### Work instructions
1. Answer these questions using the Landsborough text.
(a) Who officially opened the Landsborough School of Arts Memorial Hall?
(b) Who dedicated St John's Anglican Church?
(c) In which town did Glasshouse Country Uniting Church open its church?
2. Reproduce the part of the Landsborough text that runs from "The Landsborough School" up to and including "Mooloolah Uniting Church.".

The Landsborough School of Arts Memorial Hall was celebrated with a stump capping ceremony on 24 November 1923 involving Member of the Queensland Legislative Assembly for Murrumba, Richard Warren. The hall was officially opened on 4 May 1924 by Queensland Governor, Matthew Nathan.

St John's Anglican Church was dedicated on 13 October 1956 by Archbishop Reginald Halse. It closed circa 1987. The building was sold for removal.

Glasshouse Country Uniting Church opened its church at Beerwah on 16 December 2000. It was a result of the merger of the Glasshouse Uniting Church, Beerwah Uniting Church, Landsborough Uniting Church and Mooloolah Uniting Church.

== Demographics ==
In the , the town of Landsborough had a population of 3,706 people.

In the , the locality of Landsborough had a population of 3,812 people.

In the , the locality of Landsborough had a population of 4,446 people.

### Records supplied
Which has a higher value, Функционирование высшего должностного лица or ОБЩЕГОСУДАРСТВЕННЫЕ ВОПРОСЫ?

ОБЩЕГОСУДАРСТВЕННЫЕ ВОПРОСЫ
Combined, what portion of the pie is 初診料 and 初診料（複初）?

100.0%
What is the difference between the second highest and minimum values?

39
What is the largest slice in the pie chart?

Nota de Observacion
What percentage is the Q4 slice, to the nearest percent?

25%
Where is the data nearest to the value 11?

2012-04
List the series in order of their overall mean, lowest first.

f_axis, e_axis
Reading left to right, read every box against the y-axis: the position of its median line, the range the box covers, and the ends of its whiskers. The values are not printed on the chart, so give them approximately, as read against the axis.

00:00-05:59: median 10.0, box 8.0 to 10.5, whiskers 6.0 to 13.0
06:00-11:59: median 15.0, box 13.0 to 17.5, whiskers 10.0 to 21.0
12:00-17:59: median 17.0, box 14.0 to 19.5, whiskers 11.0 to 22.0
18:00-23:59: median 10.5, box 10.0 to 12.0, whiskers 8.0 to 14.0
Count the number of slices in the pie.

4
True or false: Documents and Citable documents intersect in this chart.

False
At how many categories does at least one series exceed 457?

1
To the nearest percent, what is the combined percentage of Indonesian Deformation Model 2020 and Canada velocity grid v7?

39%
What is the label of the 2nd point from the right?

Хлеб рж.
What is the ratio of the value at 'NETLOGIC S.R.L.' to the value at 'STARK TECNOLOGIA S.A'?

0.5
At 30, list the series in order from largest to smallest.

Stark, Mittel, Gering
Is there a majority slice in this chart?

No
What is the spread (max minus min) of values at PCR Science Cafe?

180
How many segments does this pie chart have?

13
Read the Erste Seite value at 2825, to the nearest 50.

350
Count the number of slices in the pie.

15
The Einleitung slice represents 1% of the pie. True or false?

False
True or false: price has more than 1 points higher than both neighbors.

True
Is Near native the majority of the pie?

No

### Written responses
1.
(a) Queensland Governor Matthew Nathan
(b) Archbishop Reginald Halse
(c) Beerwah

2.
The Landsborough School of Arts Memorial Hall was celebrated with a stump capping ceremony on 24 November 1923 involving Member of the Queensland Legislative Assembly for Murrumba, Richard Warren. The hall was officially opened on 4 May 1924 by Queensland Governor, Matthew Nathan.

St John's Anglican Church was dedicated on 13 October 1956 by Archbishop Reginald Halse. It closed circa 1987. The building was sold for removal.

Glasshouse Country Uniting Church opened its church at Beerwah on 16 December 2000. It was a result of the merger of the Glasshouse Uniting Church, Beerwah Uniting Church, Landsborough Uniting Church and Mooloolah Uniting Church.